How to complete this task: Where the data below has the string "lower", return the whole line.

Stored items from a collection

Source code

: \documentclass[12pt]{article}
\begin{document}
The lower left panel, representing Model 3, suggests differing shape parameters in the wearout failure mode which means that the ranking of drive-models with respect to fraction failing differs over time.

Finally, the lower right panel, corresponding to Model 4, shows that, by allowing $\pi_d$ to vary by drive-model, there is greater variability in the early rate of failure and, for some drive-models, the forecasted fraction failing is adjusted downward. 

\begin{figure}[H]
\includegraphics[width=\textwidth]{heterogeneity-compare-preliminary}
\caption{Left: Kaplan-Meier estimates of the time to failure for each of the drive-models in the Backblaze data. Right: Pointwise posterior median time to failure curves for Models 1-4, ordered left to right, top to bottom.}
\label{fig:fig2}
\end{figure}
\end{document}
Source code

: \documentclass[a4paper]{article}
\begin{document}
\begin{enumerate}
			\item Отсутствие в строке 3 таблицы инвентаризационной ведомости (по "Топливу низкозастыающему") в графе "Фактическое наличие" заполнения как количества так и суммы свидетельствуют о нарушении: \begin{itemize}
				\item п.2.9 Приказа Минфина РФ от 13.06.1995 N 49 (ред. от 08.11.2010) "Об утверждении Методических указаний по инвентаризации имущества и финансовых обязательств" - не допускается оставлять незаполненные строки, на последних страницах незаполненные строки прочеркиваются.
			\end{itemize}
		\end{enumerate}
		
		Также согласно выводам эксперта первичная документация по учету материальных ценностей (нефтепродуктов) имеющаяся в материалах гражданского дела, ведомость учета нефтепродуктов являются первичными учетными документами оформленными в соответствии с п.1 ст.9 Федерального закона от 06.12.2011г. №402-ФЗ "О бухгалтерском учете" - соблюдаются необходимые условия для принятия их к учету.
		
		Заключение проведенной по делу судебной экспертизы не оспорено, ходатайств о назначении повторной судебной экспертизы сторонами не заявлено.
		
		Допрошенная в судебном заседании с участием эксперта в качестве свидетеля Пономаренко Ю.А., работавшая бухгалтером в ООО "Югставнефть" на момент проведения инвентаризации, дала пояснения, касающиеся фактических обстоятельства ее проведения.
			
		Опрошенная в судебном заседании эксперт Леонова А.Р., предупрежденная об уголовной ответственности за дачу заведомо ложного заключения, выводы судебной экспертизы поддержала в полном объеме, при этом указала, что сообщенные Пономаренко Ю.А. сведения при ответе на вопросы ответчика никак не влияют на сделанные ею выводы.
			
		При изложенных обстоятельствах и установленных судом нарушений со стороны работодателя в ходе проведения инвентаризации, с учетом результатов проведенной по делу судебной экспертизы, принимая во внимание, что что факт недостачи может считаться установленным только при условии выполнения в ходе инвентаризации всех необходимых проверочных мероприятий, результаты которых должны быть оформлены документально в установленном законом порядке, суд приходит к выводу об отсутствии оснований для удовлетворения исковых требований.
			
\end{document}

Answer to the problem:
The lower left panel, representing Model 3, suggests differing shape parameters in the wearout failure mode which means that the ranking of drive-models with respect to fraction failing differs over time.
Finally, the lower right panel, corresponding to Model 4, shows that, by allowing $\pi_d$ to vary by drive-model, there is greater variability in the early rate of failure and, for some drive-models, the forecasted fraction failing is adjusted downward. 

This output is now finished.